* Exercise details
Exclude all pictures from your copy of the data below, which should otherwise match exactly.

* Records shown
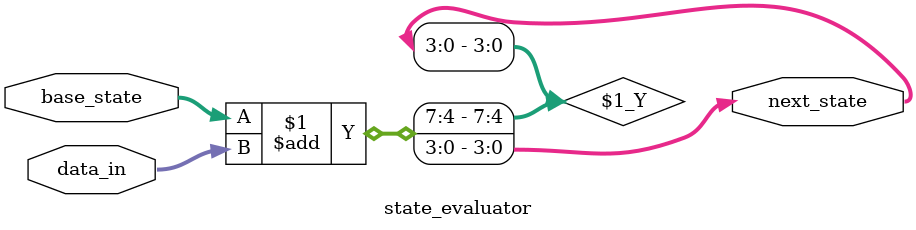
<source format=v>
`timescale 1ns / 1ps


module state_evaluator(
    input [7:0] base_state,
    input [7:0] data_in,
    output [R-1:0] next_state
    );
    
    parameter R = 4;
    
    assign next_state = base_state + data_in;
    
endmodule

</source>
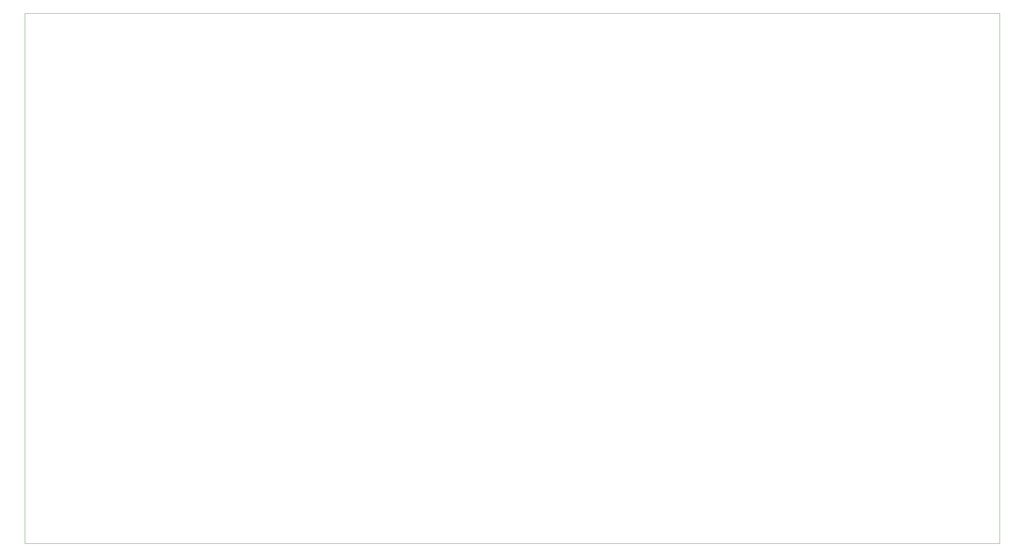
<source format=gm1>
G04*
G04 #@! TF.GenerationSoftware,Altium Limited,Altium Designer,21.4.1 (30)*
G04*
G04 Layer_Color=16711935*
%FSLAX44Y44*%
%MOMM*%
G71*
G04*
G04 #@! TF.SameCoordinates,2D73B175-FFCD-4784-8361-F00341A9FACE*
G04*
G04*
G04 #@! TF.FilePolarity,Positive*
G04*
G01*
G75*
%ADD41C,0.1000*%
D41*
X2300000Y0D02*
Y1252400D01*
X-0Y0D02*
X0Y1252400D01*
X-0D02*
X2300000D01*
X0Y0D02*
X2300000D01*
Y1252400D01*
X-0Y0D02*
X0Y1252400D01*
X-0D02*
X2300000D01*
X0Y0D02*
X2300000D01*
M02*

</source>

* Response area
<source format=v>
`timescale 1ns / 1ps


module state_evaluator(
    input [7:0] base_state,
    input [7:0] data_in,
    output [R-1:0] next_state
    );
    
    parameter R = 4;
    
    assign next_state = base_state + data_in;
    
endmodule

</source>
<source format=gm1>
G04*
G04 #@! TF.GenerationSoftware,Altium Limited,Altium Designer,21.4.1 (30)*
G04*
G04 Layer_Color=16711935*
%FSLAX44Y44*%
%MOMM*%
G71*
G04*
G04 #@! TF.SameCoordinates,2D73B175-FFCD-4784-8361-F00341A9FACE*
G04*
G04*
G04 #@! TF.FilePolarity,Positive*
G04*
G01*
G75*
%ADD41C,0.1000*%
D41*
X2300000Y0D02*
Y1252400D01*
X-0Y0D02*
X0Y1252400D01*
X-0D02*
X2300000D01*
X0Y0D02*
X2300000D01*
Y1252400D01*
X-0Y0D02*
X0Y1252400D01*
X-0D02*
X2300000D01*
X0Y0D02*
X2300000D01*
M02*

</source>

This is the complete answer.